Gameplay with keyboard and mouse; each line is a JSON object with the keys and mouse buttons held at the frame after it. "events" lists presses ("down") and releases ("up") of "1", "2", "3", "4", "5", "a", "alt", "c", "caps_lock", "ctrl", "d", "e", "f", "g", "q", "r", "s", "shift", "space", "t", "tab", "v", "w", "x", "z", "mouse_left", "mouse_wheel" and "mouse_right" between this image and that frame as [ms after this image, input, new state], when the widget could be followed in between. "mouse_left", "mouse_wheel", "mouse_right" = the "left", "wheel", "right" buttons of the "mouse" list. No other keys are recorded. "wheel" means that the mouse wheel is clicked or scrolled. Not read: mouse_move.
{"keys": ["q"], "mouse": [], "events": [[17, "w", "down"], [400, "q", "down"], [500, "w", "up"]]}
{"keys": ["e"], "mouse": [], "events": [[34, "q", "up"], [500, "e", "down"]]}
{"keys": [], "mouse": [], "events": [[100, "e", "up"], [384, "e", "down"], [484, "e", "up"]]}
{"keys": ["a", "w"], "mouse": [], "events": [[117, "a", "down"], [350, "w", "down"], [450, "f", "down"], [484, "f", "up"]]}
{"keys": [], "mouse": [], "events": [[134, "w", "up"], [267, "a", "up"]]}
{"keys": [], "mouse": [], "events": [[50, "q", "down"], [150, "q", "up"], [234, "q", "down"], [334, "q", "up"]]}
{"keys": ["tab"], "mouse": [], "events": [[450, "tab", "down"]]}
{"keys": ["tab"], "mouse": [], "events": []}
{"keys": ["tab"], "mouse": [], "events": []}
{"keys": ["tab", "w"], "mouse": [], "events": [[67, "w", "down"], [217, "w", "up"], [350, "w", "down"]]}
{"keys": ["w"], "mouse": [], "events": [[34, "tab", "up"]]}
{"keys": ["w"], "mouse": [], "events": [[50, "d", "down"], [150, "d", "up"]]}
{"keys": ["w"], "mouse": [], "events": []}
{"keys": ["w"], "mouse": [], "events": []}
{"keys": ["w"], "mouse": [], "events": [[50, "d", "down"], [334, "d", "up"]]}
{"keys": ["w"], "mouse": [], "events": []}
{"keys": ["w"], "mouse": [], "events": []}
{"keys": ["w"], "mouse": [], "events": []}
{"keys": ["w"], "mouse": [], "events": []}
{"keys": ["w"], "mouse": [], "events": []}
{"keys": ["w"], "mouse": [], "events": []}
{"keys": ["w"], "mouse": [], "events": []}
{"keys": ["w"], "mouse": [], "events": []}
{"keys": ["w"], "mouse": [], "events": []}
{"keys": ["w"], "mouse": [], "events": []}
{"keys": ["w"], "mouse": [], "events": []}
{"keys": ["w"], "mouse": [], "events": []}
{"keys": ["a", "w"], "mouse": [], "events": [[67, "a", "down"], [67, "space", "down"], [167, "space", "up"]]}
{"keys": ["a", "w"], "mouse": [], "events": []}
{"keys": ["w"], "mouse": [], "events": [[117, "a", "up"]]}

··········

Copy every line of the records word for word.

TASK RESPONSE:
Gameplay with keyboard and mouse; each line is a JSON object with the keys and mouse buttons held at the frame after it. "events" lists presses ("down") and releases ("up") of "1", "2", "3", "4", "5", "a", "alt", "c", "caps_lock", "ctrl", "d", "e", "f", "g", "q", "r", "s", "shift", "space", "t", "tab", "v", "w", "x", "z", "mouse_left", "mouse_wheel" and "mouse_right" between this image and that frame as [ms after this image, input, new state], when the widget could be followed in between. "mouse_left", "mouse_wheel", "mouse_right" = the "left", "wheel", "right" buttons of the "mouse" list. No other keys are recorded. "wheel" means that the mouse wheel is clicked or scrolled. Not read: mouse_move.
{"keys": ["q"], "mouse": [], "events": [[17, "w", "down"], [400, "q", "down"], [500, "w", "up"]]}
{"keys": ["e"], "mouse": [], "events": [[34, "q", "up"], [500, "e", "down"]]}
{"keys": [], "mouse": [], "events": [[100, "e", "up"], [384, "e", "down"], [484, "e", "up"]]}
{"keys": ["a", "w"], "mouse": [], "events": [[117, "a", "down"], [350, "w", "down"], [450, "f", "down"], [484, "f", "up"]]}
{"keys": [], "mouse": [], "events": [[134, "w", "up"], [267, "a", "up"]]}
{"keys": [], "mouse": [], "events": [[50, "q", "down"], [150, "q", "up"], [234, "q", "down"], [334, "q", "up"]]}
{"keys": ["tab"], "mouse": [], "events": [[450, "tab", "down"]]}
{"keys": ["tab"], "mouse": [], "events": []}
{"keys": ["tab"], "mouse": [], "events": []}
{"keys": ["tab", "w"], "mouse": [], "events": [[67, "w", "down"], [217, "w", "up"], [350, "w", "down"]]}
{"keys": ["w"], "mouse": [], "events": [[34, "tab", "up"]]}
{"keys": ["w"], "mouse": [], "events": [[50, "d", "down"], [150, "d", "up"]]}
{"keys": ["w"], "mouse": [], "events": []}
{"keys": ["w"], "mouse": [], "events": []}
{"keys": ["w"], "mouse": [], "events": [[50, "d", "down"], [334, "d", "up"]]}
{"keys": ["w"], "mouse": [], "events": []}
{"keys": ["w"], "mouse": [], "events": []}
{"keys": ["w"], "mouse": [], "events": []}
{"keys": ["w"], "mouse": [], "events": []}
{"keys": ["w"], "mouse": [], "events": []}
{"keys": ["w"], "mouse": [], "events": []}
{"keys": ["w"], "mouse": [], "events": []}
{"keys": ["w"], "mouse": [], "events": []}
{"keys": ["w"], "mouse": [], "events": []}
{"keys": ["w"], "mouse": [], "events": []}
{"keys": ["w"], "mouse": [], "events": []}
{"keys": ["w"], "mouse": [], "events": []}
{"keys": ["a", "w"], "mouse": [], "events": [[67, "a", "down"], [67, "space", "down"], [167, "space", "up"]]}
{"keys": ["a", "w"], "mouse": [], "events": []}
{"keys": ["w"], "mouse": [], "events": [[117, "a", "up"]]}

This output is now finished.